*Directions*: Show every line of the material that follows in which the word "AperFunction" occurs.

** Recorded data follows **

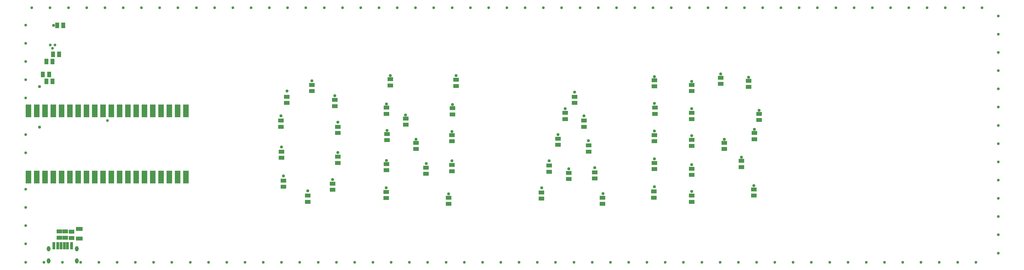
<source format=gbr>
G04 GENERATED BY PULSONIX 12.5 GERBER.DLL 9449*
G04 #@! TF.GenerationSoftware,Pulsonix,Pulsonix,12.5.9449*
G04 #@! TF.CreationDate,2024-11-25T21:04:47--1:00*
G04 #@! TF.Part,Single*
%FSLAX35Y35*%
%LPD*%
%MOMM*%
G04 #@! TF.FileFunction,Soldermask,Bot*
G04 #@! TF.FilePolarity,Negative*
G04 #@! TA.AperFunction,ViaPad*
%ADD81C,0.95400*%
%ADD82C,0.85400*%
G04 #@! TA.AperFunction,SMDPad,CuDef*
%ADD83R,1.65400X1.15400*%
%ADD84R,0.95400X2.25400*%
G04 #@! TA.AperFunction,ComponentPad*
%ADD85O,1.10400X1.60400*%
G04 #@! TA.AperFunction,SMDPad,CuDef*
%ADD86R,2.05400X1.25400*%
%ADD87R,1.65400X3.85400*%
%ADD88R,1.15400X1.65400*%
G04 #@! TD.AperFunction*
X0Y0D02*
D02*
D81*
X1813250Y5095438D03*
Y6333688D03*
X2244250Y8214875D03*
X9211000Y5436750D03*
X9226875Y4484250D03*
X9290564Y3595250D03*
X9401500Y6198750D03*
X10036500Y3134875D03*
X10163500Y6516250D03*
X10798500Y3484125D03*
X10862000Y6055875D03*
X10957250Y4309625D03*
Y5246250D03*
X12433625Y3230125D03*
X12449500Y4071500D03*
Y5801875D03*
X12465375Y4992250D03*
X12561875Y6675000D03*
X13032948Y5468500D03*
X13350448Y4722375D03*
X13667948Y3976250D03*
X14354500Y3039625D03*
X14449750Y4055625D03*
Y4960500D03*
X14465625Y5786000D03*
X14578000Y6675000D03*
X17199622Y3225872D03*
X17434250Y4055625D03*
X17704125Y4865250D03*
X17926375Y5659000D03*
X18037500Y3817500D03*
X18212125Y6165750D03*
X18497875Y5436750D03*
X18638747Y4674750D03*
X18831250Y3849250D03*
X19085250Y3055500D03*
X20658125Y3261875D03*
Y4119125D03*
Y4976375D03*
Y5817750D03*
Y6643250D03*
X21798625Y3119000D03*
Y3944500D03*
Y4833500D03*
Y5659000D03*
Y6500375D03*
X22688875Y6725500D03*
X22800000Y4721125D03*
X23322767Y4166750D03*
X23546125Y6627375D03*
X23703767Y3293625D03*
X23720750Y5024000D03*
X23863625Y5610125D03*
D02*
D82*
X1390800Y946670D03*
Y1506670D03*
Y2066670D03*
Y2626670D03*
Y3186670D03*
Y4306670D03*
Y4866670D03*
Y5986670D03*
Y6546670D03*
Y7106670D03*
Y7666670D03*
Y8226670D03*
X1577306Y8754700D03*
X1950800Y946300D03*
X2137306Y8754700D03*
X2144250Y7611625D03*
X2210125Y7516375D03*
X2289500Y7611625D03*
X2510800Y946300D03*
X2697306Y8754700D03*
X3070800Y946300D03*
X3257306Y8754700D03*
X3630800Y946300D03*
X3817306Y8754700D03*
X3892875Y5293875D03*
X4190800Y946300D03*
X4377306Y8754700D03*
X4750800Y946300D03*
X4937306Y8754700D03*
X5310800Y946300D03*
X5497306Y8754700D03*
X5870800Y946300D03*
X6057306Y8754700D03*
X6430800Y946300D03*
X6617306Y8754700D03*
X6990800Y946300D03*
X7177306Y8754700D03*
X7550800Y946300D03*
X7737306Y8754700D03*
X8110800Y946300D03*
X8297306Y8754700D03*
X8670800Y946300D03*
X8857306Y8754700D03*
X9230800Y946300D03*
X9417306Y8754700D03*
X9790800Y946300D03*
X9977306Y8754700D03*
X10350800Y946300D03*
X10537306Y8754700D03*
X10910800Y946300D03*
X11097306Y8754700D03*
X11470800Y946300D03*
X11657306Y8754700D03*
X12030800Y946300D03*
X12217306Y8754700D03*
X12590800Y946300D03*
X12777306Y8754700D03*
X13150800Y946300D03*
X13337306Y8754700D03*
X13710800Y946300D03*
X13897306Y8754700D03*
X14270800Y946300D03*
X14457306Y8754700D03*
X14830800Y946300D03*
X15017306Y8754700D03*
X15390800Y946300D03*
X15577306Y8754700D03*
X15950800Y946300D03*
X16137306Y8754700D03*
X16510800Y946300D03*
X16697306Y8754700D03*
X17070800Y946300D03*
X17257306Y8754700D03*
X17630800Y946300D03*
X17817306Y8754700D03*
X18190800Y946300D03*
X18377306Y8754700D03*
X18750800Y946300D03*
X18937306Y8754700D03*
X19310800Y946300D03*
X19497306Y8754700D03*
X19870800Y946300D03*
X20057306Y8754700D03*
X20430800Y946300D03*
X20617306Y8754700D03*
X20990800Y946300D03*
X21177306Y8754700D03*
X21550800Y946300D03*
X21737306Y8754700D03*
X22110800Y946300D03*
X22297306Y8754700D03*
X22670800Y946300D03*
X22857306Y8754700D03*
X23230800Y946300D03*
X23417306Y8754700D03*
X23790800Y946300D03*
X23977306Y8754700D03*
X24350800Y946300D03*
X24537306Y8754700D03*
X24910800Y946300D03*
X25097306Y8754700D03*
X25470800Y946300D03*
X25657306Y8754700D03*
X26030800Y946300D03*
X26217306Y8754700D03*
X26590800Y946300D03*
X26777306Y8754700D03*
X27150800Y946300D03*
X27337306Y8754700D03*
X27710800Y946300D03*
X27897306Y8754700D03*
X28270800Y946300D03*
X28457306Y8754700D03*
X28830800Y946300D03*
X29017306Y8754700D03*
X29390800Y946300D03*
X29577306Y8754700D03*
X29950800Y946300D03*
X30137306Y8754700D03*
X30510800Y946300D03*
X30697306Y8754700D03*
X31199200Y1226300D03*
Y1786300D03*
Y2346300D03*
Y2906300D03*
Y3466300D03*
Y4026300D03*
Y4586300D03*
Y5146300D03*
Y5706300D03*
Y6266300D03*
Y6826300D03*
Y7386300D03*
Y7946300D03*
Y8506300D03*
D02*
D83*
X2424438Y1698188D03*
Y1888688D03*
X2599063Y1698188D03*
Y1888688D03*
X2797500Y1690250D03*
Y1880750D03*
X9211000Y5103375D03*
Y5293875D03*
X9226875Y4150875D03*
Y4341375D03*
X9290375Y3261875D03*
Y3452375D03*
X9385625Y5833625D03*
Y6024125D03*
X10036500Y2801500D03*
Y2992000D03*
X10163500Y6198750D03*
Y6389250D03*
X10798500Y3166625D03*
Y3357125D03*
X10862000Y5738375D03*
Y5928875D03*
X10957250Y3992125D03*
Y4182625D03*
Y4912875D03*
Y5103375D03*
X12433625Y2912625D03*
Y3103125D03*
X12449500Y3769875D03*
Y3960375D03*
Y5500250D03*
Y5690750D03*
X12465375Y4690625D03*
Y4881125D03*
X12560625Y6373375D03*
Y6563875D03*
X13036875Y5166875D03*
Y5357375D03*
X13354375Y4420750D03*
Y4611250D03*
X13656000Y3658750D03*
Y3849250D03*
X14354500Y2738000D03*
Y2928500D03*
X14449750Y3738125D03*
Y3928625D03*
Y4658875D03*
Y4849375D03*
X14465625Y5484375D03*
Y5674875D03*
X14576750Y6357500D03*
Y6548000D03*
X17196125Y2896750D03*
Y3087250D03*
X17434250Y3722250D03*
Y3912750D03*
X17704125Y4547750D03*
Y4738250D03*
X17926375Y5341500D03*
Y5532000D03*
X18037500Y3500000D03*
Y3690500D03*
X18212125Y5833625D03*
Y6024125D03*
X18497875Y5103375D03*
Y5293875D03*
X18640750Y4341375D03*
Y4531875D03*
X18831250Y3515875D03*
Y3706375D03*
X19069375Y2738000D03*
Y2928500D03*
X20641000D03*
Y3119000D03*
X20656875Y3801625D03*
Y3992125D03*
Y4658875D03*
Y4849375D03*
Y6341625D03*
Y6532125D03*
X20672750Y5500250D03*
Y5690750D03*
X21799875Y2801500D03*
Y2992000D03*
Y3627000D03*
Y3817500D03*
Y4516000D03*
Y4706500D03*
Y5341500D03*
Y5532000D03*
Y6198750D03*
Y6389250D03*
X22688875Y6421000D03*
Y6611500D03*
X22800000Y4420750D03*
Y4611250D03*
X23323875Y3865125D03*
Y4055625D03*
X23546125Y6325750D03*
Y6516250D03*
X23704875Y2992000D03*
Y3182500D03*
X23720750Y4722375D03*
Y4912875D03*
X23863625Y5309750D03*
Y5500250D03*
D02*
D84*
X2249688Y1454188D03*
X2369688D03*
X2469688D03*
X2569688D03*
X2669688D03*
X2789688D03*
D02*
D85*
X2087688Y984188D03*
Y1354188D03*
X2951688Y984188D03*
Y1354188D03*
D02*
D86*
X3027688Y1667250D03*
Y1967250D03*
D02*
D87*
X1471938Y3563500D03*
Y5595500D03*
X1725938Y3563500D03*
Y5595500D03*
X1979938Y3563500D03*
Y5595500D03*
X2233938Y3563500D03*
Y5595500D03*
X2487938Y3563500D03*
Y5595500D03*
X2741938Y3563500D03*
Y5595500D03*
X2995938Y3563500D03*
Y5595500D03*
X3249938Y3563500D03*
Y5595500D03*
X3503938Y3563500D03*
Y5595500D03*
X3757938Y3563500D03*
Y5595500D03*
X4011938Y3563500D03*
Y5595500D03*
X4265938Y3563500D03*
Y5595500D03*
X4519938Y3563500D03*
Y5595500D03*
X4773938Y3563500D03*
Y5595500D03*
X5027938Y3563500D03*
Y5595500D03*
X5281938Y3563500D03*
Y5595500D03*
X5535938Y3563500D03*
Y5595500D03*
X5789938Y3563500D03*
Y5595500D03*
X6043938Y3563500D03*
Y5595500D03*
X6297938Y3563500D03*
Y5595500D03*
D02*
D88*
X1916438Y6706750D03*
X2019625Y6500375D03*
Y7103625D03*
X2106938Y6706750D03*
X2210125Y6500375D03*
Y7103625D03*
X2226000Y7325875D03*
X2353000Y8214875D03*
X2416500Y7325875D03*
X2543500Y8214875D03*
X0Y0D02*
M02*

</source>
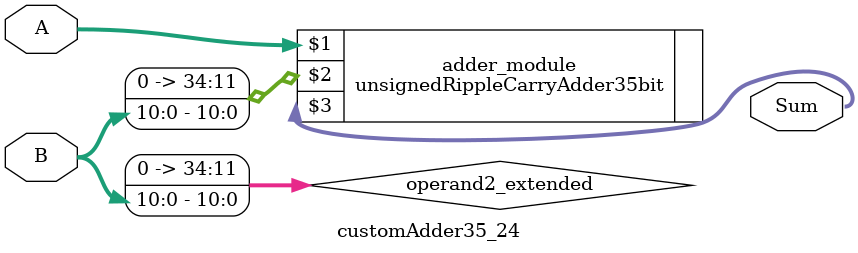
<source format=v>
module customAdder35_24(
                        input [34 : 0] A,
                        input [10 : 0] B,
                        
                        output [35 : 0] Sum
                );

        wire [34 : 0] operand2_extended;
        
        assign operand2_extended =  {24'b0, B};
        
        unsignedRippleCarryAdder35bit adder_module(
            A,
            operand2_extended,
            Sum
        );
        
        endmodule
        
</source>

** End of Recorded data **

*Expected answer*:
G04 #@! TA.AperFunction,ViaPad*
G04 #@! TA.AperFunction,SMDPad,CuDef*
G04 #@! TA.AperFunction,ComponentPad*
G04 #@! TA.AperFunction,SMDPad,CuDef*
G04 #@! TD.AperFunction*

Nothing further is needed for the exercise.